==== INPUT
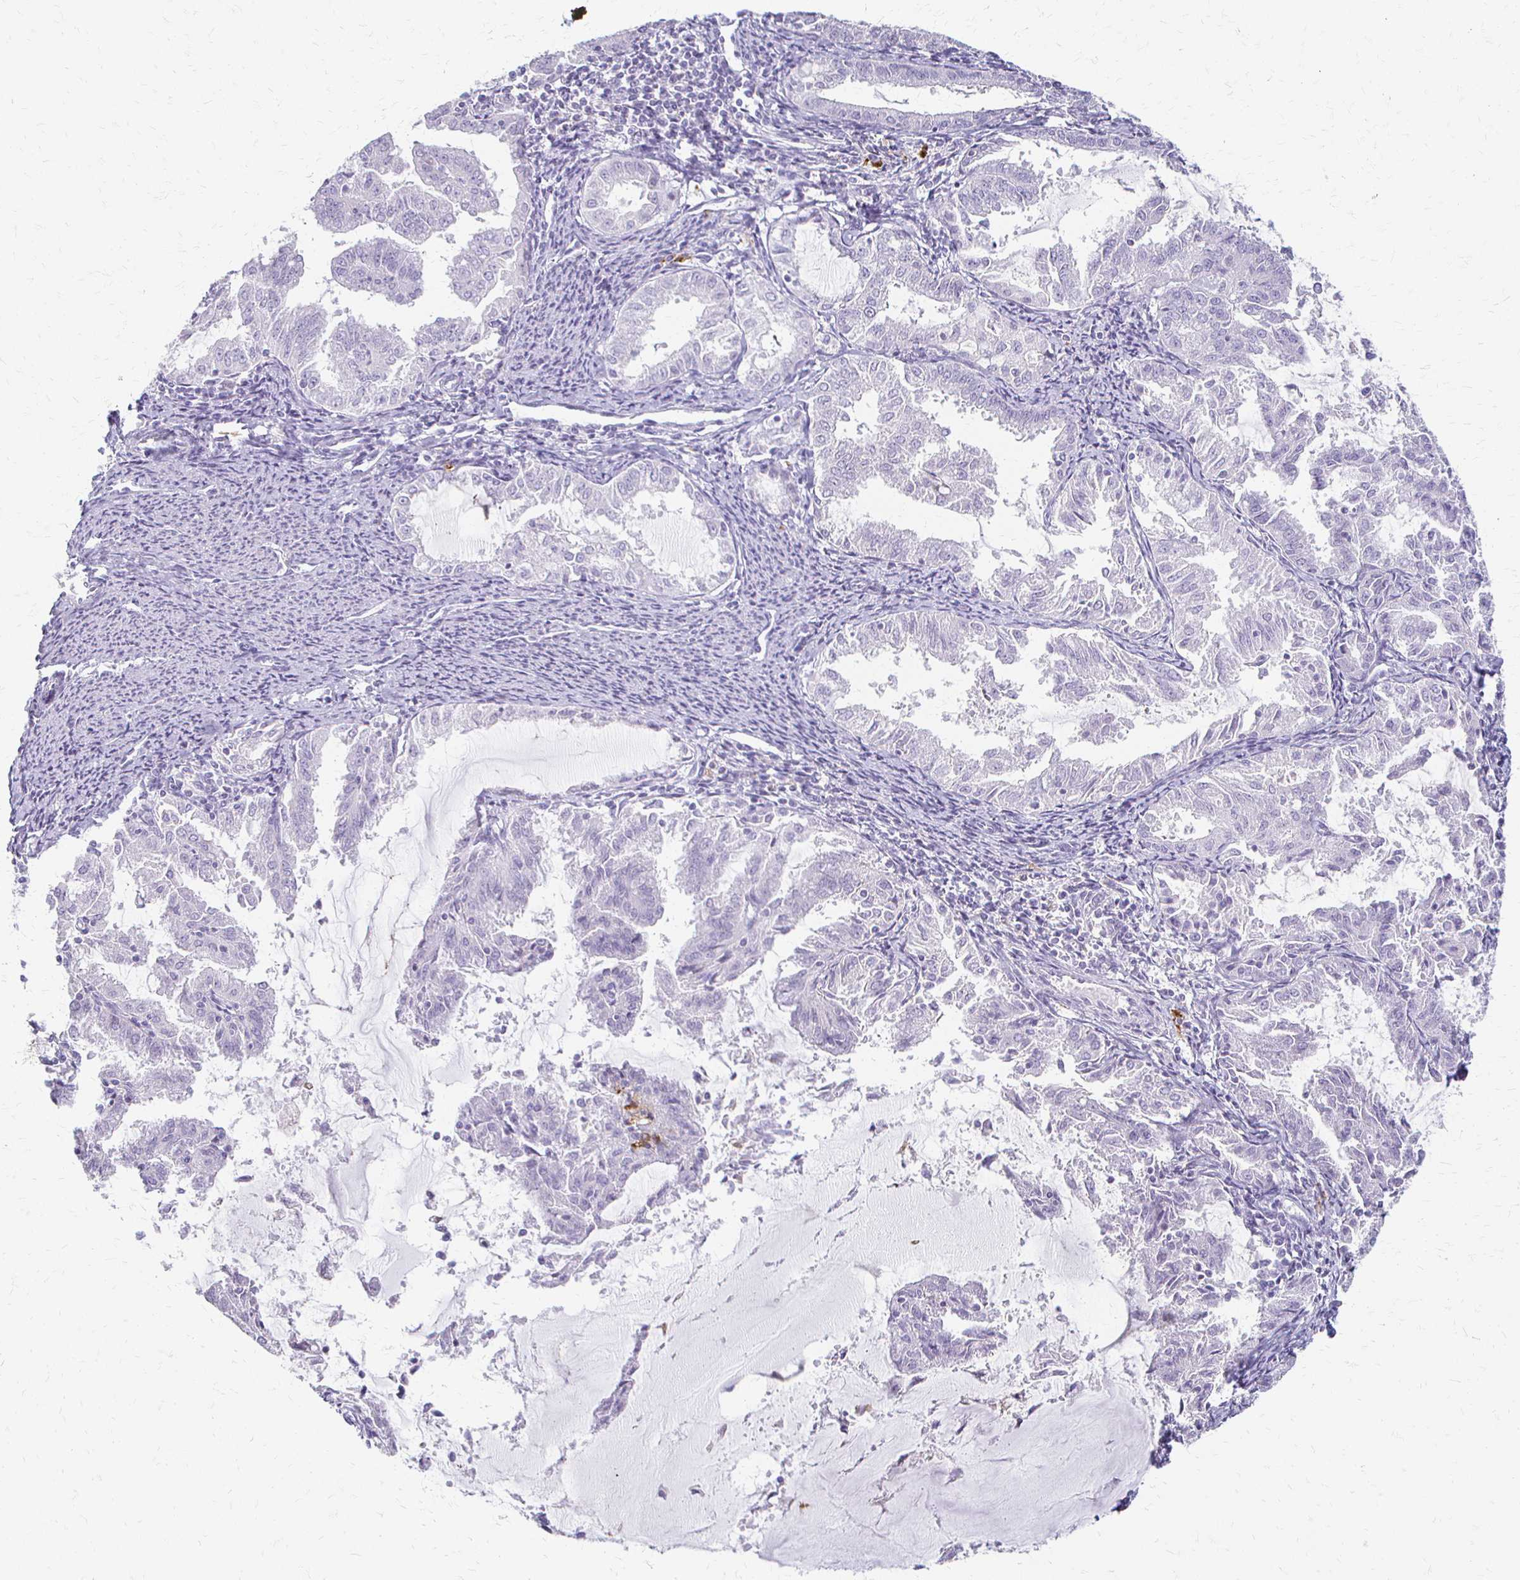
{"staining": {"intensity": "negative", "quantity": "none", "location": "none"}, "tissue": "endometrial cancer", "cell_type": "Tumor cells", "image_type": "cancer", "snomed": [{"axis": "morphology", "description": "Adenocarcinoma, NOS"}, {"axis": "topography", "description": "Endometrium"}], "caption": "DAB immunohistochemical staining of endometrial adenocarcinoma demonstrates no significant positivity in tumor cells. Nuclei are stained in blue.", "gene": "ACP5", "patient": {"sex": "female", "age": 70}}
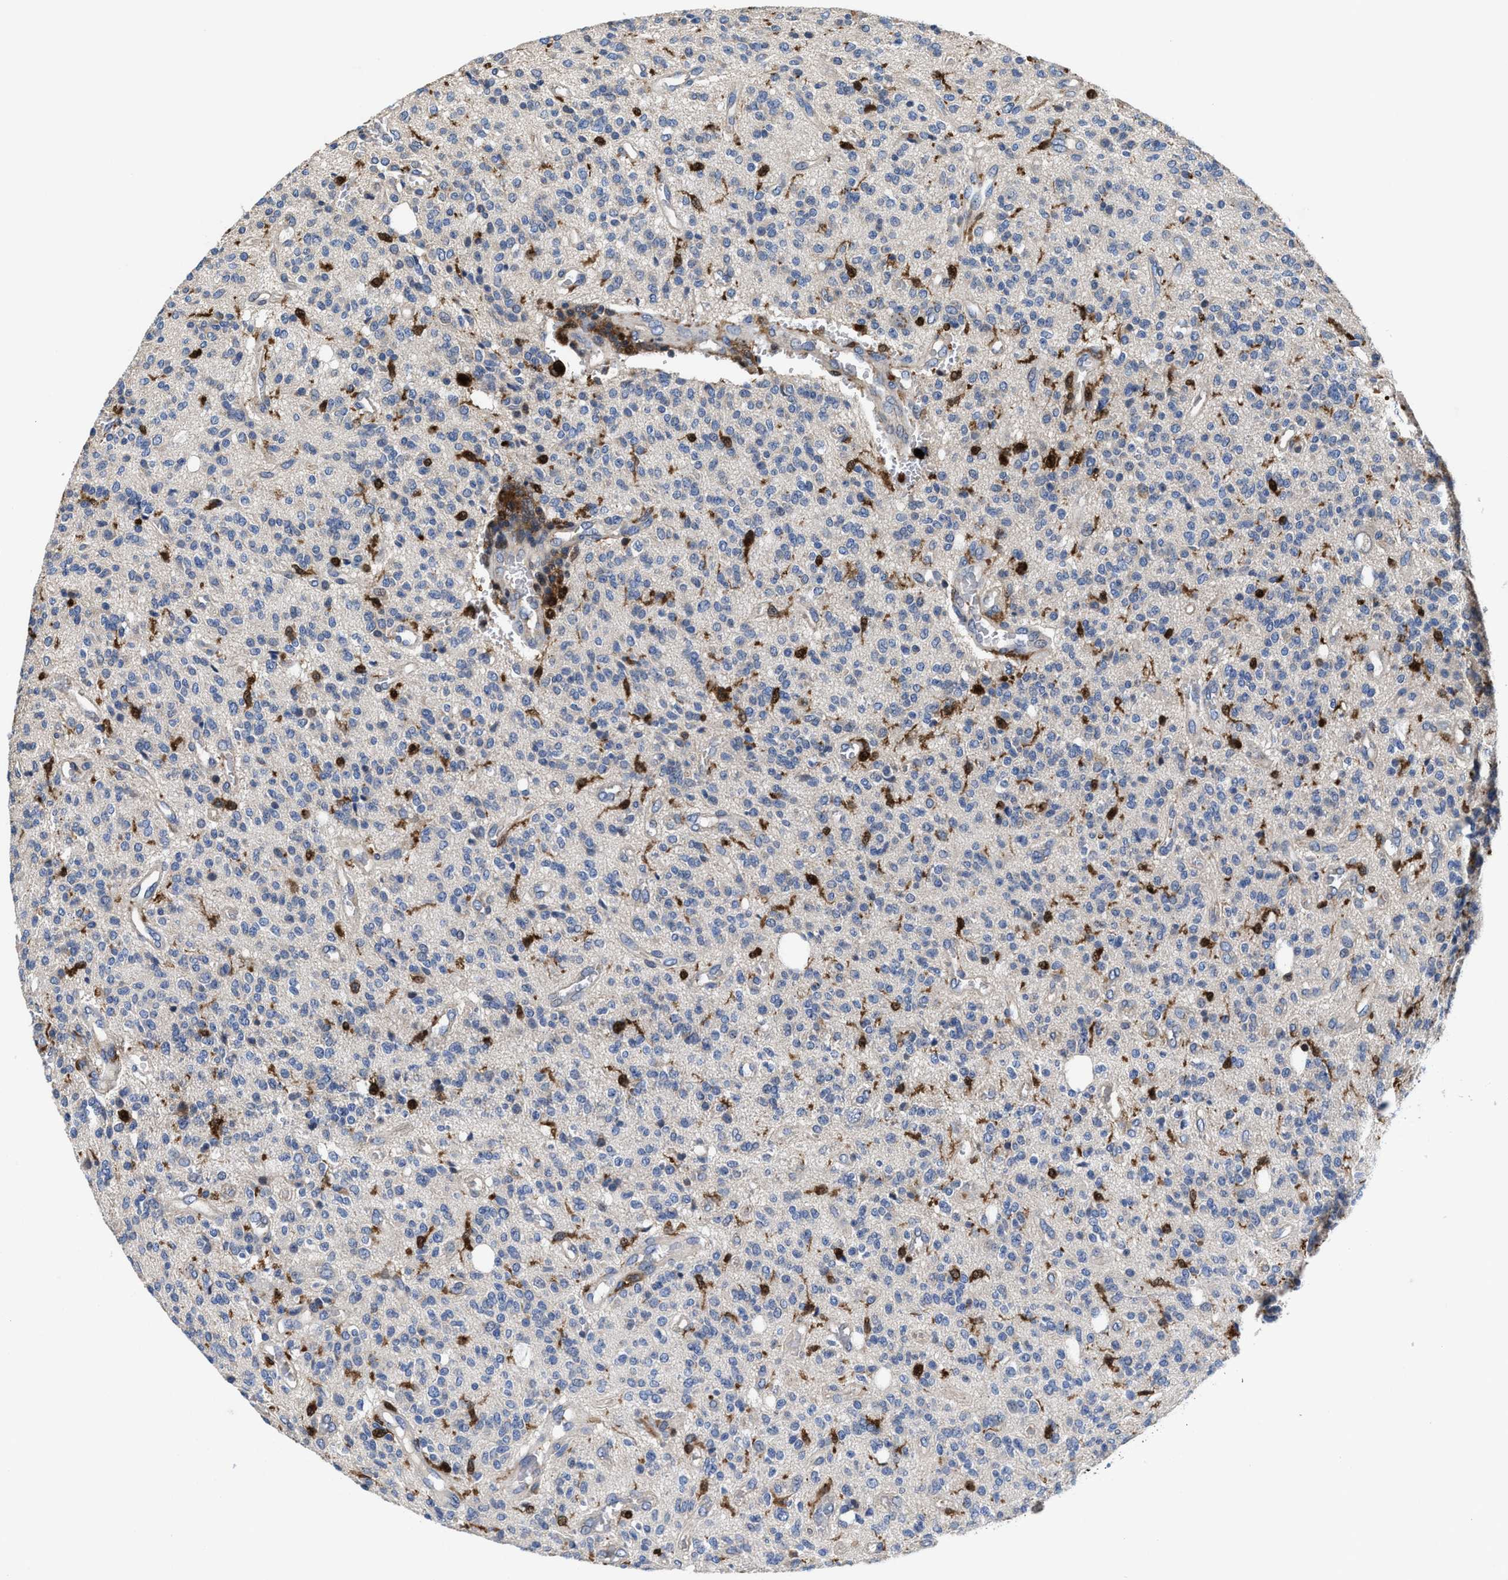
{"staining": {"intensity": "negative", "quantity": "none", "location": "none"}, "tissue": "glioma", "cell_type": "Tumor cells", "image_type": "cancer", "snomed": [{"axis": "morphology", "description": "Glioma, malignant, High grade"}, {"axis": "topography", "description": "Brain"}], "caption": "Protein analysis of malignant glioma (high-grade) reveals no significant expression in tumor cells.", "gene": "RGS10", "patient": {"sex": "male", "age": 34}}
========
==== INPUT
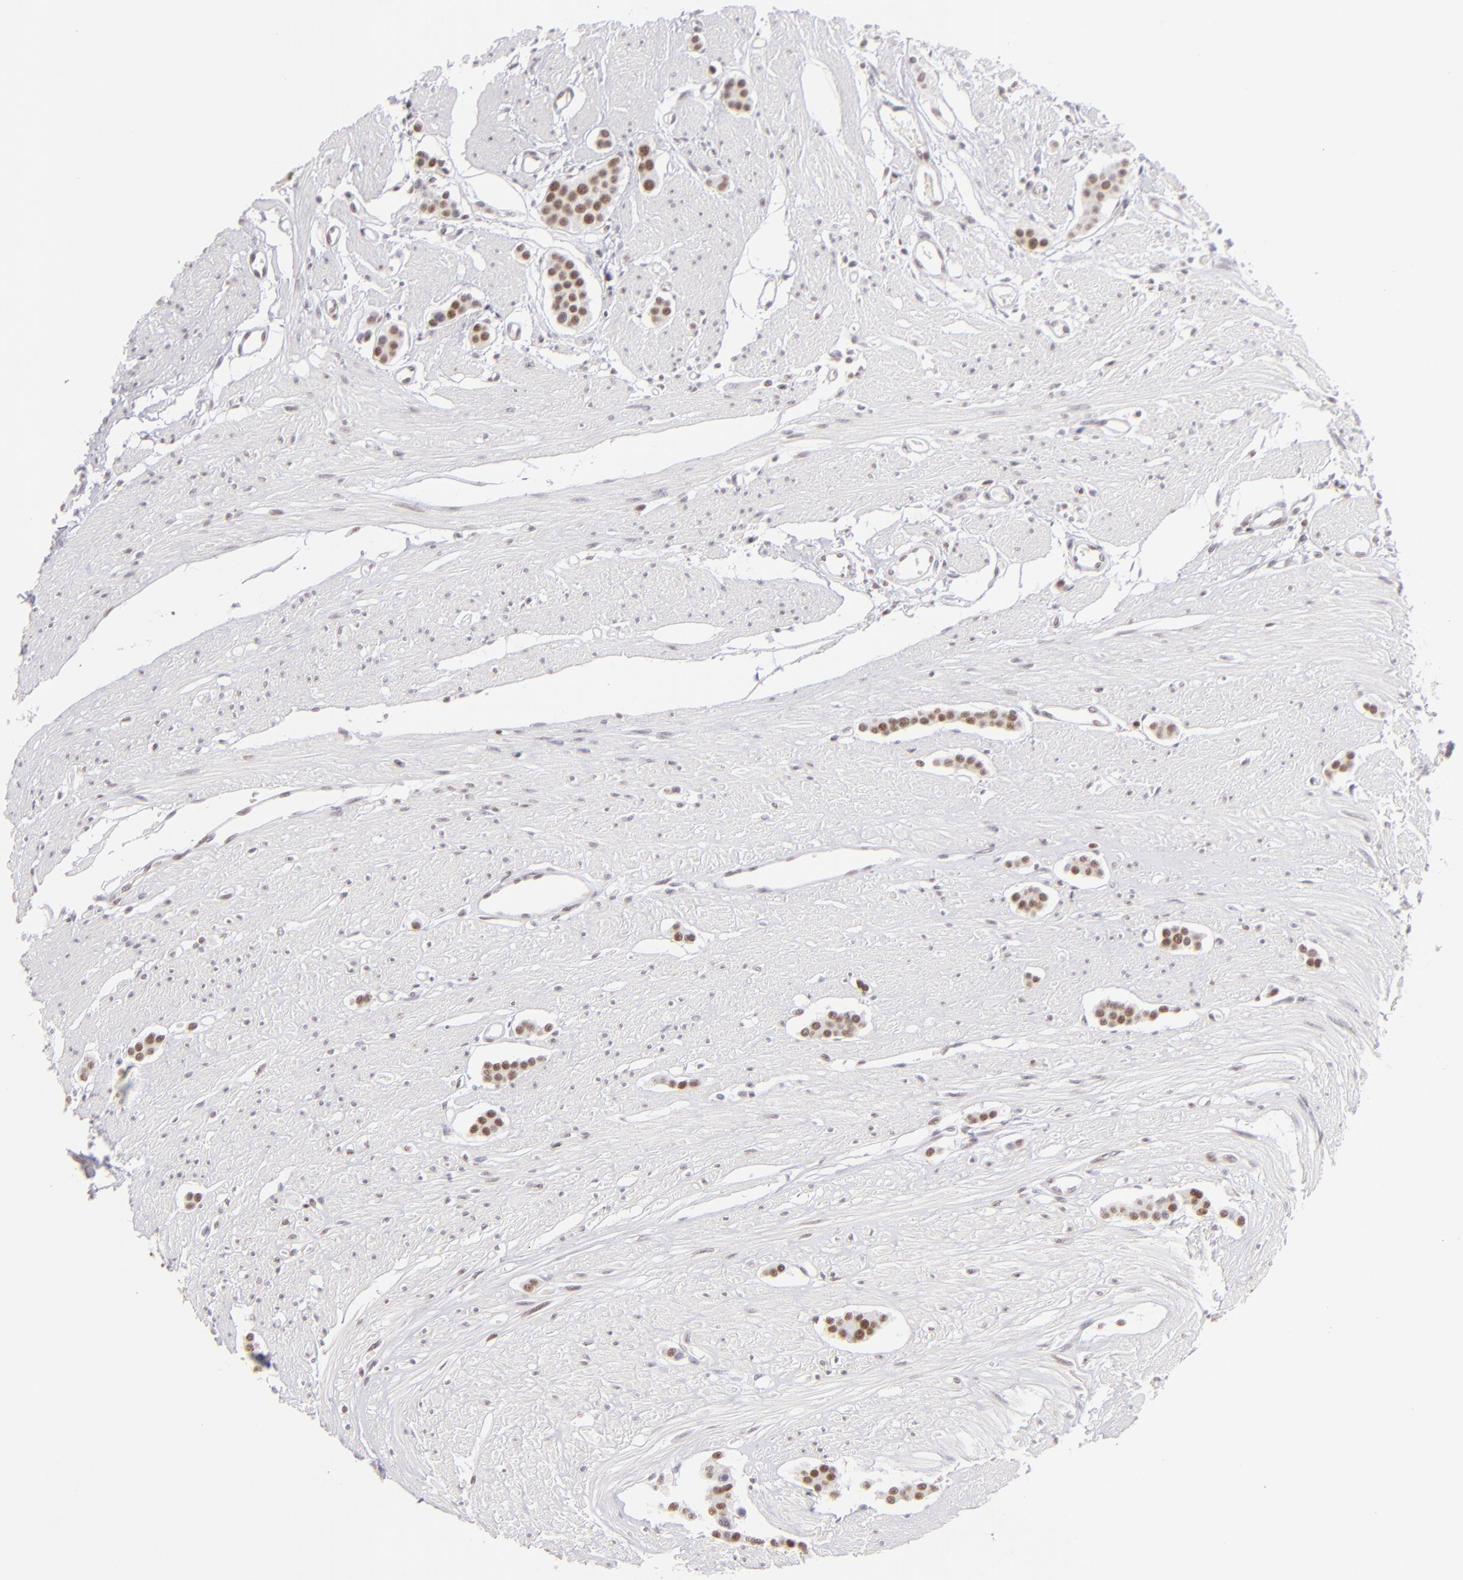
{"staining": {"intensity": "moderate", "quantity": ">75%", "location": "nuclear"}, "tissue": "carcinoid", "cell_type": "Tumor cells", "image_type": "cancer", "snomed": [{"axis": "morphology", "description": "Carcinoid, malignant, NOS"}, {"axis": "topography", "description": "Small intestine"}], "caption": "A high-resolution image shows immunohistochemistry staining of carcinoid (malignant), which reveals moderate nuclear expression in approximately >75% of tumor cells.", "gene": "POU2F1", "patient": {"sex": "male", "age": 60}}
========
WHAT TO WORK ON
Output exactly the stretch of the listing that begins at the line containing "immunohistochemical staining of" and ends at the line containing "analysis of malignant", both kept. Omit pictures and everything else.

WRITTEN SOLUTION
{"staining": {"intensity": "negative", "quantity": "none", "location": "none"}, "tissue": "endometrial cancer", "cell_type": "Tumor cells", "image_type": "cancer", "snomed": [{"axis": "morphology", "description": "Adenocarcinoma, NOS"}, {"axis": "topography", "description": "Endometrium"}], "caption": "DAB immunohistochemical staining of endometrial adenocarcinoma demonstrates no significant positivity in tumor cells. Nuclei are stained in blue.", "gene": "ACP5", "patient": {"sex": "female", "age": 70}}
{"staining": {"intensity": "negative", "quantity": "none", "location": "none"}, "tissue": "glioma", "cell_type": "Tumor cells", "image_type": "cancer", "snomed": [{"axis": "morphology", "description": "Glioma, malignant, High grade"}, {"axis": "topography", "description": "Brain"}], "caption": "Protein analysis of malignant glioma (high-grade) reveals no significant expression in tumor cells.", "gene": "RGS10", "patient": {"sex": "male", "age": 34}}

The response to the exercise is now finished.